I do appreciate your argument and think it is very well put. And, given this explanation, I withdraw my comments on the previous post about your criticism verging on the defamatory since I now understand the sense in which your observation was made.

As a former editor and publisher, I do want to disagree as politely as possible with your desire that the term be made available (again?) as a "critical" term. When our reporters or columnists were found to have plagiarized, it meant the end of their employment (although, like you, I was criticized for not being ruthless enough -- half of the cases ended up in the Employee Assistance Program because the transgression was obviously the result of other factors in their life). For anyone who earns their living by writing, to be accused wrongly of a sin that could mean an end to their employment is more than just misplaced criticism.

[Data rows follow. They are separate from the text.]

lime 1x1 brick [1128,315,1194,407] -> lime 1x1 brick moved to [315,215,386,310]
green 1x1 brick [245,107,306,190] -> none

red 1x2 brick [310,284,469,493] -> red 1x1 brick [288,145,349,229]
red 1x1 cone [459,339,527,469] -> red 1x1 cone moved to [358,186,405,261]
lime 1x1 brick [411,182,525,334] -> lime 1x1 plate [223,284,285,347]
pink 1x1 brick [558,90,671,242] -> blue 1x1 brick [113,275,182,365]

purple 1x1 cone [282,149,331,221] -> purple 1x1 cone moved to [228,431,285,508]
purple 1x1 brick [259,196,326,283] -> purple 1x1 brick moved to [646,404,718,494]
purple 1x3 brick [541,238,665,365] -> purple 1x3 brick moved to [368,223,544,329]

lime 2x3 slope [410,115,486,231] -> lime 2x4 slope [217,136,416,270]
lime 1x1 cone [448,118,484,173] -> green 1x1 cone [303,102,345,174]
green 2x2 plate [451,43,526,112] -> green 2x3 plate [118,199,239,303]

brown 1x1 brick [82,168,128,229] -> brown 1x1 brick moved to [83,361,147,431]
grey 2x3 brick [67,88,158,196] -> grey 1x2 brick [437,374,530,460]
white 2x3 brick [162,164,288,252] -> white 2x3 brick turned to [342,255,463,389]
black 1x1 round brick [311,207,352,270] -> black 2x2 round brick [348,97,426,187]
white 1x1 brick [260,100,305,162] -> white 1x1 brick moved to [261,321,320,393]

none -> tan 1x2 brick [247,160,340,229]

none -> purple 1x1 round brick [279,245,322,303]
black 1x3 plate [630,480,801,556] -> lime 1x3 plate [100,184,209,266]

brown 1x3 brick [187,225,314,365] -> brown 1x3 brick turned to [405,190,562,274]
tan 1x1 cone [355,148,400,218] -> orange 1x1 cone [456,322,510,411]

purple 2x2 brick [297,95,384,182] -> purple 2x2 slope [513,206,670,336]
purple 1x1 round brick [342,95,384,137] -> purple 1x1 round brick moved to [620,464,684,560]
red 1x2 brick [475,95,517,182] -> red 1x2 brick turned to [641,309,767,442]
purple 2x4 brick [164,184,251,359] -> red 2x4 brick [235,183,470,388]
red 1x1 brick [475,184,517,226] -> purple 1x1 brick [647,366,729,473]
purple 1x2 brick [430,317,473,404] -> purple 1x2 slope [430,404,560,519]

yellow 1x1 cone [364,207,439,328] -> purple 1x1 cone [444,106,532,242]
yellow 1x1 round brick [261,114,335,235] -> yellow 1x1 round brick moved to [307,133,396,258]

Which to me means that the term should be reserved for clear-cut cases. As you indicated in your previous post, perhaps secondhand or derivative would have been better usage -- I agree with that (and also think it is very fair criticism of the author).

Maybe I am just being too sensitive. But having had to make the tough decision of telling a long-term, good writer that they were fired because they had plagiarized on a single occasion, I'm afraid I'll stay sensitive about use of the term.

Anonymous said...

One other very small point:

In your original post you refer to "the (Hiroshima) atomic blast" when in fact both the book and Trevor's review are clear that it was the bomb in Nagasaki. Certainly, the "shadow" images from Hiroshima are better known, which I suspect was the source of the oversight. So does the misstatement mean you are you guilty of appropriating an image or simply an oversight? I'm much more inclined to the latter, but it is a good example of why critical terms should be used carefully.

D. G. Myers said...

Shamsie’s book arrived today, and I saw immediately that I had made an error in referring to Hiroshima rather than Nagasaki. I won’t repeat the mistake in my review.